> Text
+===+

Joni Mitchell: had a hand in the song selection.

JONI MITCHELL, Dreamland (Nonesuch/Warner)
NEIL YOUNG, Greatest Hits (Reprise/Warner)

Both of these Canadian giants have had careers of more than 30 years, replete with regular stylistic changes and highlights, although in terms of "hits", most of those happened in the first half of the 1970s.

They've also had periods where label managers and large numbers of their fans were at best perplexed, if not turned off altogether, by those changes.

Those factors make it almost impossible to compile a collection of songs reflecting that body of work, no matter how good the intentions, particularly when you try for a hits collection rather than a career overview. After all, even semi-serious fans recognise the singles/hits aren't always the best songs in a career.

But people will keep trying and people will keep buying, if only to keep "stoking the star-marker machinery behind the popular song", as Mitchell sings here in Free Man in Paris.

+===+

> Information supplied
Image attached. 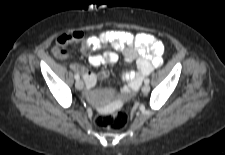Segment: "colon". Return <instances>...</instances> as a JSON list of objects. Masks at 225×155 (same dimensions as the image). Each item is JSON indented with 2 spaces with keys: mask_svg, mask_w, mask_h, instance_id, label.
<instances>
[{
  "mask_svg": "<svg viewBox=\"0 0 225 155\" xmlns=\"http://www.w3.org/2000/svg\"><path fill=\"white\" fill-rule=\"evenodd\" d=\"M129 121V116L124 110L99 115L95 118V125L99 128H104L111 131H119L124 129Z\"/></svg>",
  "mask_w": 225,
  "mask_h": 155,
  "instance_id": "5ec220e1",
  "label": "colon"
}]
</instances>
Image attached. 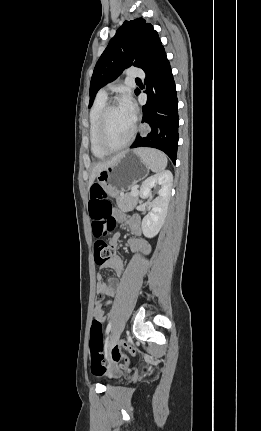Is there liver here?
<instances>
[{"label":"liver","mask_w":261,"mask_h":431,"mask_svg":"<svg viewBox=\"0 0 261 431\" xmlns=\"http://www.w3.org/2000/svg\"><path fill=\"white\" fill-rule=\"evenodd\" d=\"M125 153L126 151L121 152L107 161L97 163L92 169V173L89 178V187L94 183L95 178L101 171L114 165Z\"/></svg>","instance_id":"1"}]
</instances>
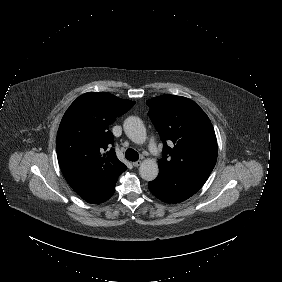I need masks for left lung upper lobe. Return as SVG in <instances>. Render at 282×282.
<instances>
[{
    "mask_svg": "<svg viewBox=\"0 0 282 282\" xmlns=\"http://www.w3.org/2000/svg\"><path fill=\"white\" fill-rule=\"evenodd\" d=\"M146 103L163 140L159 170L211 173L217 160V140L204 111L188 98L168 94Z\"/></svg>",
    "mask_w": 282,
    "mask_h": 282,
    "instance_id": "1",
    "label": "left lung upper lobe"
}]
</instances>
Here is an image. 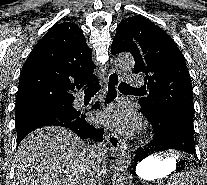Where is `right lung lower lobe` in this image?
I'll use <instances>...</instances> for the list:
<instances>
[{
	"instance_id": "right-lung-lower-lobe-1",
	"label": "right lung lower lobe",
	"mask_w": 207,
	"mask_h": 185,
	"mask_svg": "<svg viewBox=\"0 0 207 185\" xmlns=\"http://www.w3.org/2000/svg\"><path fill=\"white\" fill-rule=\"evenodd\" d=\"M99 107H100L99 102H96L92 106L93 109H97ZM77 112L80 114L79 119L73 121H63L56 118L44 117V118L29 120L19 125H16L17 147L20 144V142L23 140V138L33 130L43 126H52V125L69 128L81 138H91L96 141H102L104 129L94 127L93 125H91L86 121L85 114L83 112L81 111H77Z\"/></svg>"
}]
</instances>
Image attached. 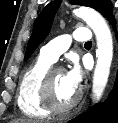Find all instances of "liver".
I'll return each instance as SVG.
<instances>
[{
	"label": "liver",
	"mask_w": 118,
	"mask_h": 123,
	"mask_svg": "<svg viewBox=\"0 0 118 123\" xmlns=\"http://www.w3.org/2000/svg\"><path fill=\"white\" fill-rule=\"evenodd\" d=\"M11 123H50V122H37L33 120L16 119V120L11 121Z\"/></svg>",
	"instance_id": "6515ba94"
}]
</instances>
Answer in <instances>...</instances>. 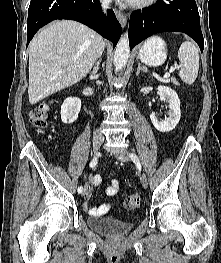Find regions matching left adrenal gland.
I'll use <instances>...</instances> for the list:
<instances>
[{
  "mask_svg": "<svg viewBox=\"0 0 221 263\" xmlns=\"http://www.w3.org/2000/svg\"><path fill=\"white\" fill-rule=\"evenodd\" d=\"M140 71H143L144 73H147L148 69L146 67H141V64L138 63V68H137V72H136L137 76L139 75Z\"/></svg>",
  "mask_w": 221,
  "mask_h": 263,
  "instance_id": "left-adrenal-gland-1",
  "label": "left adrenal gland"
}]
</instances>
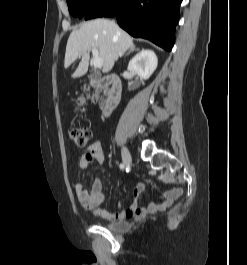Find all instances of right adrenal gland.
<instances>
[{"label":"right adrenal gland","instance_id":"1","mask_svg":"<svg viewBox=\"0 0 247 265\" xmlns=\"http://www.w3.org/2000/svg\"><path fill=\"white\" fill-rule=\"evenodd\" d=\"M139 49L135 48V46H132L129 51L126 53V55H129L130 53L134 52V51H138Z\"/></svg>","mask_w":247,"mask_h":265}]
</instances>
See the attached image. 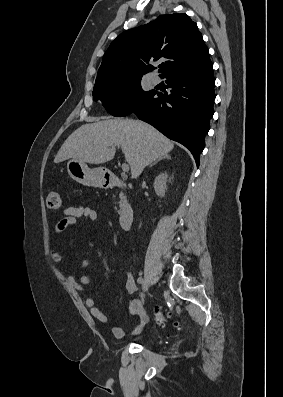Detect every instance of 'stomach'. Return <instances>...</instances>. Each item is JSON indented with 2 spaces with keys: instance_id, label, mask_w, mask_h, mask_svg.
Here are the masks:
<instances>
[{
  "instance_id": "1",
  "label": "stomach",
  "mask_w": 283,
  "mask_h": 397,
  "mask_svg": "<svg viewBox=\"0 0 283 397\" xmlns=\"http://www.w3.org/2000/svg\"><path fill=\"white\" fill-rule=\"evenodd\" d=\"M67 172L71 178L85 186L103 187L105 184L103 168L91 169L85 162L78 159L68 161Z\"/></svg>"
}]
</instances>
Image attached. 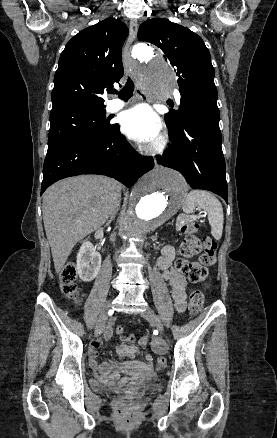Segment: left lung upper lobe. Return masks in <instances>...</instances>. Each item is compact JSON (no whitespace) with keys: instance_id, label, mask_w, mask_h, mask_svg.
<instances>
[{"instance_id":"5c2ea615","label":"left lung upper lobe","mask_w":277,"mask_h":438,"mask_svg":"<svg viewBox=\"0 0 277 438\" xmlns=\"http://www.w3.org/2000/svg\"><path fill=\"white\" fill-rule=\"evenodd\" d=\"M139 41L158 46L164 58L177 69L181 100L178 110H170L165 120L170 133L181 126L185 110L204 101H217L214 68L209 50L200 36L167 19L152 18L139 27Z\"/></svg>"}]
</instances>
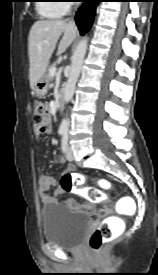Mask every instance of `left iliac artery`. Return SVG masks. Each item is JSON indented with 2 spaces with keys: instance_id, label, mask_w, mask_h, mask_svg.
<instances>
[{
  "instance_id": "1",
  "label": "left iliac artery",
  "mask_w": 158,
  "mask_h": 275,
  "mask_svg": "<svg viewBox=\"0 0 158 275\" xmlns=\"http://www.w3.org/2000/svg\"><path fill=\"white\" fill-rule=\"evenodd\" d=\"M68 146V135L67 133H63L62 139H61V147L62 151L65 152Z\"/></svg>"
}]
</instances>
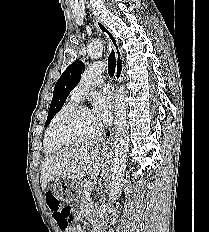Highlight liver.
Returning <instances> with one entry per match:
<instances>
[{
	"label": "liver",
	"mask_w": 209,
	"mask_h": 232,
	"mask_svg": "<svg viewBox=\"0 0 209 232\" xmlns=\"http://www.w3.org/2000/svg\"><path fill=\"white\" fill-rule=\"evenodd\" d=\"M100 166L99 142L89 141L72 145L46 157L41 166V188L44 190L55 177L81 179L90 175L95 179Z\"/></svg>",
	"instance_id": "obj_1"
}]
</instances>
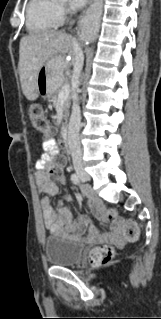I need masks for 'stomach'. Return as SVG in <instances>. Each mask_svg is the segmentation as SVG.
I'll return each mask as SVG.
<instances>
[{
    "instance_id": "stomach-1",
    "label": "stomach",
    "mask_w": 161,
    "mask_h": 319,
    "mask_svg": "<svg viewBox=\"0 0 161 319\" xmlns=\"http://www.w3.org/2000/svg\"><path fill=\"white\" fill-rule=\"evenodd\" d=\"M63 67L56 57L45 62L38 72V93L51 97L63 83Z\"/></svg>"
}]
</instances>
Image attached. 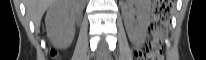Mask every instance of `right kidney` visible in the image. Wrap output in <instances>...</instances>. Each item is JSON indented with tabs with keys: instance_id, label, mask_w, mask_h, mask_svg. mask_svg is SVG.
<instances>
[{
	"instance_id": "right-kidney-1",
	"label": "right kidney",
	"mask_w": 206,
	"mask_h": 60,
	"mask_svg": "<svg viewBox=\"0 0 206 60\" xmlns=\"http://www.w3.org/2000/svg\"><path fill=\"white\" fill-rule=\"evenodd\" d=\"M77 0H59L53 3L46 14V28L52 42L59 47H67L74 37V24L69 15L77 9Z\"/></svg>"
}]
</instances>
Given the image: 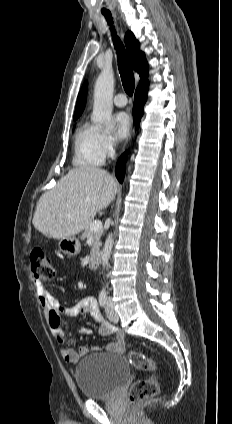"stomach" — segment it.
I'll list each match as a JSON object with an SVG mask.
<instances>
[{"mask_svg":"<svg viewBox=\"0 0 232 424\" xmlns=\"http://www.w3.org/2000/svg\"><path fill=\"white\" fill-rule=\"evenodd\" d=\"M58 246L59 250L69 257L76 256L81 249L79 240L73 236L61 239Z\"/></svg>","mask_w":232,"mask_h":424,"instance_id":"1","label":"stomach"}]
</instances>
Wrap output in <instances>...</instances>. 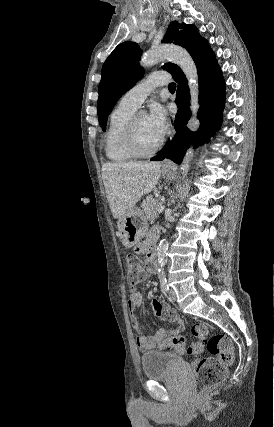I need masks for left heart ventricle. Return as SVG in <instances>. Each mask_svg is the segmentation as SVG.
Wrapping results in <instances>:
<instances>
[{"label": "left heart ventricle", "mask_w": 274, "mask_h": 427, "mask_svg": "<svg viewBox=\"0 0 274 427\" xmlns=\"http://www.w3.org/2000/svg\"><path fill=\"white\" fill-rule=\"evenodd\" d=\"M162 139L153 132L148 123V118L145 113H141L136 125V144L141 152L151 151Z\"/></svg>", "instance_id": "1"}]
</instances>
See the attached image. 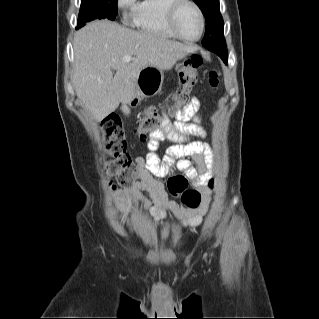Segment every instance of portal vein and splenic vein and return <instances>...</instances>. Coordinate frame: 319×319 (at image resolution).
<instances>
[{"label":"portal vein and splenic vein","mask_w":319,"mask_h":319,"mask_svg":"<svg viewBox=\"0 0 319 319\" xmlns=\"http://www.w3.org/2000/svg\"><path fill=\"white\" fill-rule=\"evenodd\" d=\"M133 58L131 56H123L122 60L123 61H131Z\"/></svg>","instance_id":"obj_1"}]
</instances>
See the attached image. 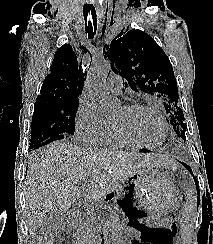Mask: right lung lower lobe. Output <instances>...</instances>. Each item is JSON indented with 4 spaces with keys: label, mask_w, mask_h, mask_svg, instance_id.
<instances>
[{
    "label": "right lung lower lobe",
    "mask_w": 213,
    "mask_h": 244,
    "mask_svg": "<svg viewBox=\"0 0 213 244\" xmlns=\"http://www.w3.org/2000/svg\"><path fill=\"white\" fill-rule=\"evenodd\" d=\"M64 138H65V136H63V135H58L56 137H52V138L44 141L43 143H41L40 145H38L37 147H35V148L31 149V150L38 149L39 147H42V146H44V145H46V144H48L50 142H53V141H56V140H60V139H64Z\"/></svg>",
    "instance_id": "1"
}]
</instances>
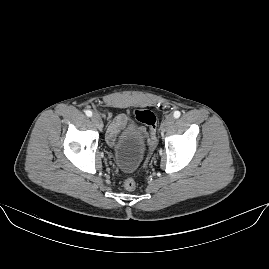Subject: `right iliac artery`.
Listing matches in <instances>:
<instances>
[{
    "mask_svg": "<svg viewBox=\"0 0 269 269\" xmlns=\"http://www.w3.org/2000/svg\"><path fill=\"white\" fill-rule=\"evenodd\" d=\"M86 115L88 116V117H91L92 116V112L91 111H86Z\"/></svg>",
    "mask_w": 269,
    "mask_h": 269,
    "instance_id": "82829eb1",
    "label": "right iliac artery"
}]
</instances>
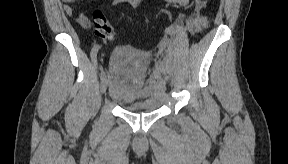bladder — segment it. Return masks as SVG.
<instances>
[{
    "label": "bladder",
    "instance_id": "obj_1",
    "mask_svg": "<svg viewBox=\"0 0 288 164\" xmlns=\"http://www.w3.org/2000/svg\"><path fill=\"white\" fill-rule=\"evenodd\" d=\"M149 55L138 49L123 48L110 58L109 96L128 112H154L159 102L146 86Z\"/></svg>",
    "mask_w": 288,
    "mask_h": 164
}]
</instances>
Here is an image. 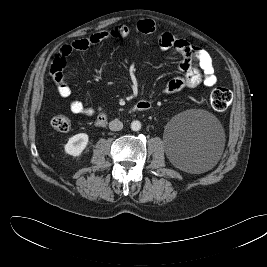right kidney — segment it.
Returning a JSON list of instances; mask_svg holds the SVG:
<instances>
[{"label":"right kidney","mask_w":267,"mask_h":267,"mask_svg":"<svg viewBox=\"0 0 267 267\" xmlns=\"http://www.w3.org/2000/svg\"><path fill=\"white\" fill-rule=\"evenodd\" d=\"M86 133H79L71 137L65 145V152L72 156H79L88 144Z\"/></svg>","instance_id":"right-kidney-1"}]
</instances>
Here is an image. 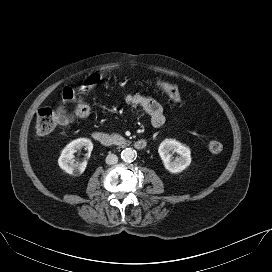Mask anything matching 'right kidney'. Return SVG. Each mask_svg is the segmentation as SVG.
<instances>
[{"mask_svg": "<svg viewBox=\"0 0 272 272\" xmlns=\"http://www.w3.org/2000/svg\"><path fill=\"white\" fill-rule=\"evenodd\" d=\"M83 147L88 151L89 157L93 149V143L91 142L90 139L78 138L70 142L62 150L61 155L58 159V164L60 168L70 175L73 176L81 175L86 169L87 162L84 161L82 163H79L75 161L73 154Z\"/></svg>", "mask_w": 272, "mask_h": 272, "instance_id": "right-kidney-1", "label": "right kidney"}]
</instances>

+===+

> Your tasks
**a.** Answer these from the album review:
(i) Which label released the Neil Young collection?
(ii) In what period did most of the two artists' "hits" come?
(iii) In which song does Mitchell sing about "stoking the star-marker machinery behind the popular song"?
**b.** Please repeat the album review word for word, from "NEIL YOUNG, Greatest" up to and including "by those changes.".

> Set of answers
**a.**
(i) Reprise/Warner
(ii) The first half of the 1970s
(iii) Free Man in Paris

**b.**
NEIL YOUNG, Greatest Hits (Reprise/Warner)

Both of these Canadian giants have had careers of more than 30 years, replete with regular stylistic changes and highlights, although in terms of "hits", most of those happened in the first half of the 1970s.

They've also had periods where label managers and large numbers of their fans were at best perplexed, if not turned off altogether, by those changes.